Remark. PlASgraph2 has been trained and tested on assembly graphs generated by the assemblers Unicycler and SKESA. The file formats are described in https://github.com/fmfi-compbio/plasgraph2-datasets.

The result is created in the directory ./ESKAPEE_model, while files ./ESKAPEE_model.log, ./ESKAPEE_model.err record the log and possible errors that occurred during training. The model is provided in the file ./ESKAPEE_model/saved_model.pb.

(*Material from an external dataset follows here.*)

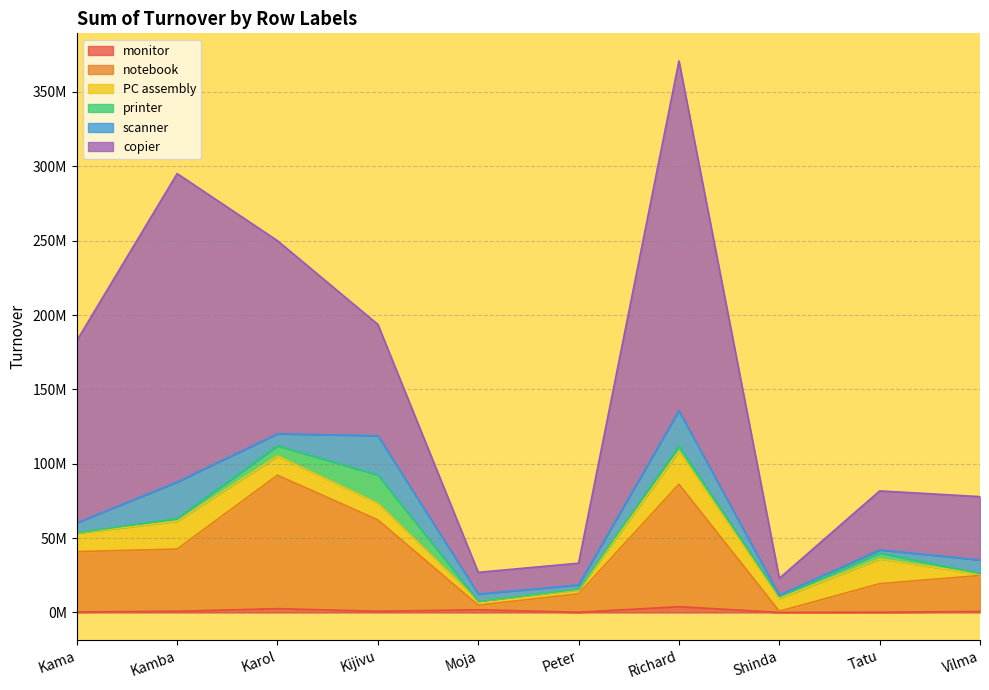

What is the sum of all notebook values?

375600000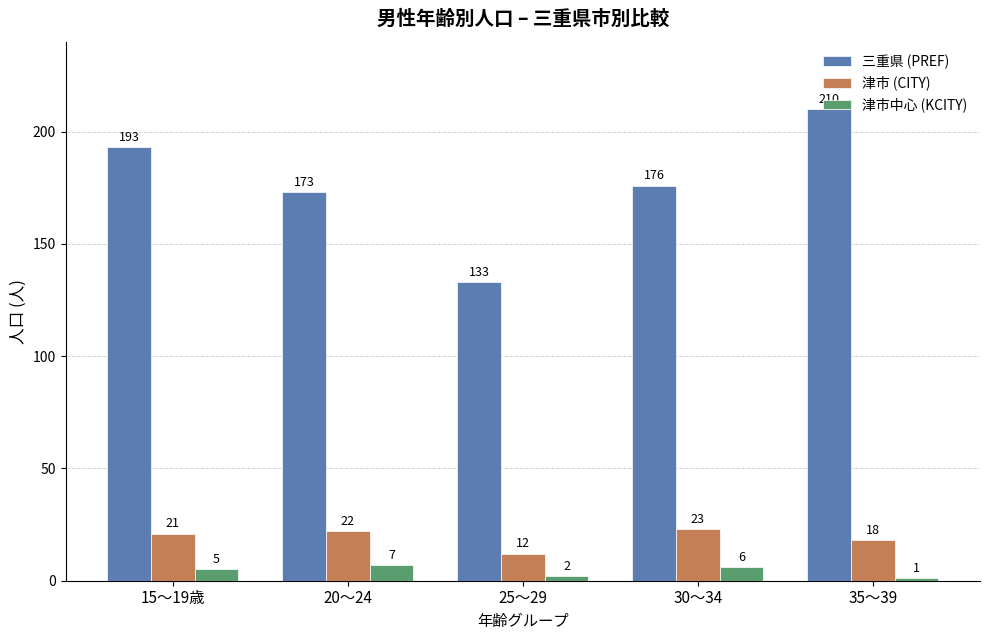

List the series in order of their peak value, highest first.

三重県 (PREF), 津市 (CITY), 津市中心 (KCITY)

Additional options -g and -l allow respectively to save the assembly graph and all node features as a file in GML format and to generate additional log files.

Visualization

We also provide a script for visualizing plASgraph2 results in the context of assembly graphs. To visualize predicted labels and plasmid scores of a single GFA file, run the following commands in the example directory:

# classification
python ../src/plASgraph2_classify.py gfa SAMN15148288_SKESA.gfa.gz ../model/ESKAPEE_model/ SAMN15148288_SKESA_output.csv
# visualize labels
python ../src/plASgraph2_visualize_graphs.py gfa SAMN15148288_SKESA.gfa.gz SAMN15148288_SKESA_output.csv label SAMN15148288_SKESA_labels.png
# visualize plasmid scores
python ../src/plASgraph2_visualize_graphs.py gfa SAMN15148288_SKESA.gfa.gz SAMN15148288_SKESA_output.csv plasmid_score SAMN15148288_SKESA_scores.png
# visualize labels and plasmid scores together
python ../src/plASgraph2_visualize_graphs.py gfa SAMN15148288_SKESA.gfa.gz SAMN15148288_SKESA_output.csv label:plasmid_score SAMN15148288_SKESA_labels_scores.png

It is also possible to create images for a whole dataset containing many samples. Here is an example using the two GFA files in the example directory:

# visualize three images per GFA file: one with labels, one with plasmid scores and one with both combined
python ../src/plASgraph2_visualize_graphs.py set SAMN15148288_input.csv ./ SAMN15148288_output.csv label,plasmid_score,label:plasmid_score figures/

More information can be obtained by running python ./src/plASgraph2_classify.py -h and python ../src/plASgraph2_classify.py set -h.

Citation

Janik Sielemann, Katharina Sielemann, Broňa Brejová, Tomas Vinar, Cedric Chauve; "plASgraph2: Using Graph Neural Networks to Detect Plasmid Contigs from an Assembly Graph", Frontiers Microbiology, in press, 2023.